Frank O'Brien
- Full name: Frank William Hall O'Brien
- Born: 19 July 1910 Lindfield, Sydney, Australia
- Died: 23 December 1984 (aged 74)

Rugby union career
- Position: Wing

International career
- Years: Team / Apps / (Points)
- 1937–38: Australia / 2 / (3)

= Frank O'Brien (rugby union) =

Rugby player (1910–1984)

Frank William Hall O'Brien (19 July 1910 — 23 December 1984) was an Australian rugby union international.

Born in Sydney, O'Brien was gifted in several sports in his youth. While attending North Sydney Boys High School, he had three years in the 1st XV rugby and 1st XI cricket teams, before transferring to Sydney Grammar School for his final year.

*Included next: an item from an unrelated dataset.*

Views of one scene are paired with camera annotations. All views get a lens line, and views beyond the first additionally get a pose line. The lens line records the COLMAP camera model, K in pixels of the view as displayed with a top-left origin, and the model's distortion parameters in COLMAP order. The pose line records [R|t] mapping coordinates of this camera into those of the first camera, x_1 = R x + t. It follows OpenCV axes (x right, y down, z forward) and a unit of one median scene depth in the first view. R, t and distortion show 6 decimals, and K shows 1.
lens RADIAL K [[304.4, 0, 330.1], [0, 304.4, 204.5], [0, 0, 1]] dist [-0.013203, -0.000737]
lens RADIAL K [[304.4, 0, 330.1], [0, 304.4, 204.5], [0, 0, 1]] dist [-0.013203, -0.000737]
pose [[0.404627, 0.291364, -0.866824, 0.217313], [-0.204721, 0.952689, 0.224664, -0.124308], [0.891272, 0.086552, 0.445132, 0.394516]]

O'Brien was a five-time New South Wales state pentathlon champion and in 1932 won a national title for the 440 yard sprint, beating 1930 British Empire Games bronze medallist George Golding.

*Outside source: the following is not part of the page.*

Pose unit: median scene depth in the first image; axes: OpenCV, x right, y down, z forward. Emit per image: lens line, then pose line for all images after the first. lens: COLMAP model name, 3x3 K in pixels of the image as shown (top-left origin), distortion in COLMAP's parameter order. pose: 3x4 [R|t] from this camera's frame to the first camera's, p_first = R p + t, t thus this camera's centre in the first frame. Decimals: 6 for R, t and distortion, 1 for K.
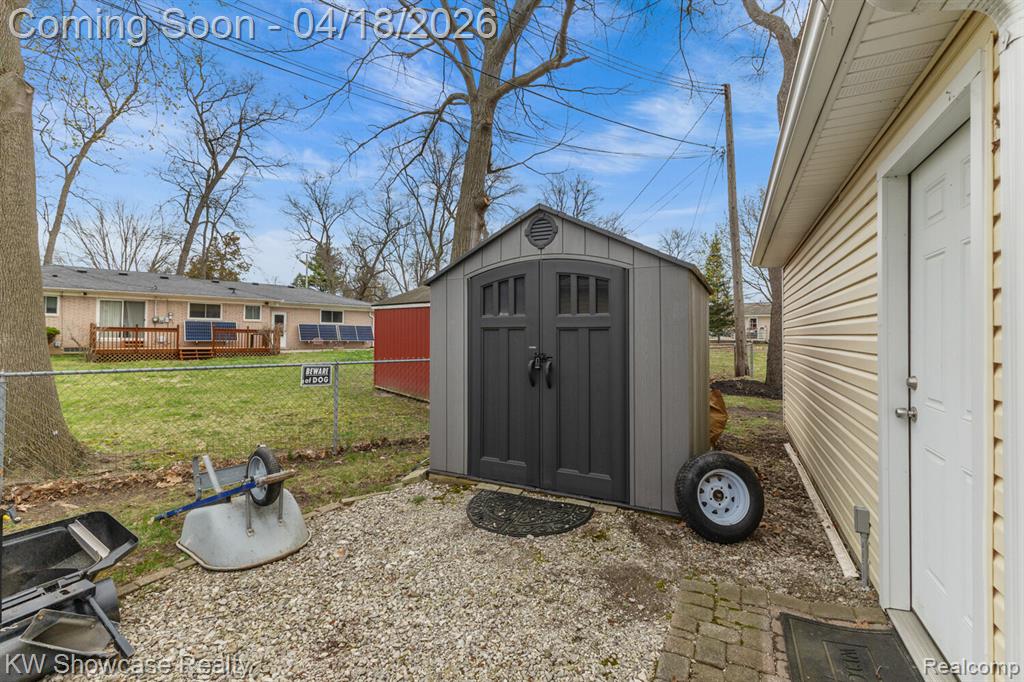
lens RADIAL K [[442.1, 0, 510.5], [0, 442.1, 338.0], [0, 0, 1]] dist [-0.000907, -0.000267]
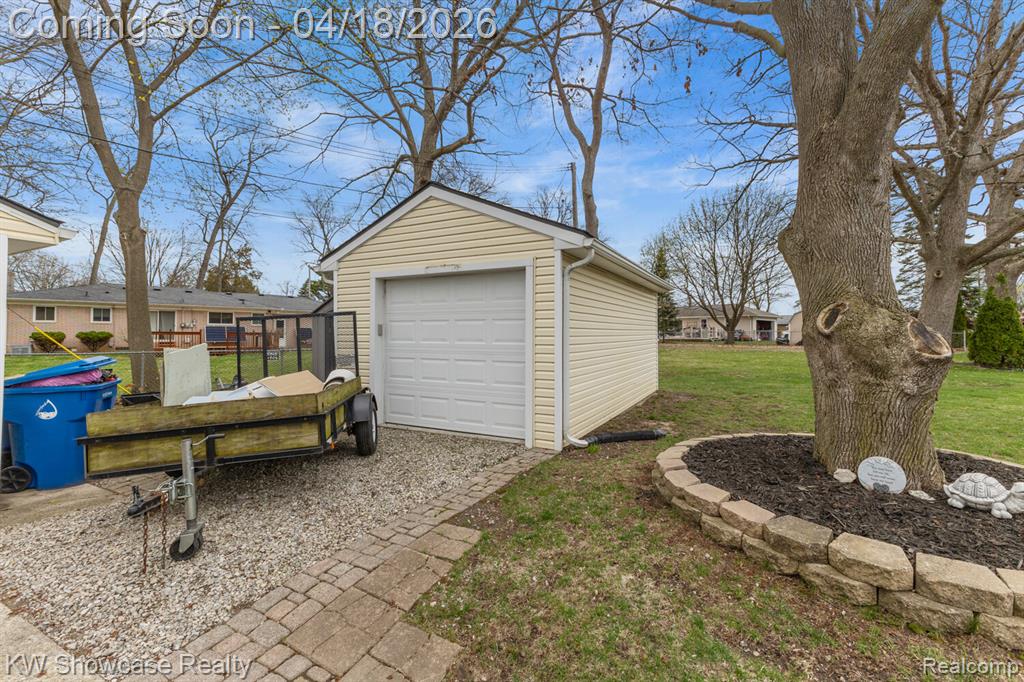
lens RADIAL K [[438.2, 0, 512.0], [0, 438.2, 341.0], [0, 0, 1]] dist [-0.000887, -0.000117]
pose [[0.999784, -0.005403, -0.020056, 0.109732], [0.005520, 0.999968, 0.005789, 0.001185], [0.020025, -0.005898, 0.999782, -0.156310]]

A winger, O'Brien won a first-grade rugby premiership with Northern Suburbs in 1935 and the following year joined Gordon for the club's debut Shute Shield season. After scoring two tries for New South Wales against the touring Springboks in 1937, he earned a Wallabies call up for the 2nd Test and scored a try on debut, becoming Gordon's first international representative. He was capped a second time in a Test against the All Blacks at the Sydney Cricket Ground in 1938.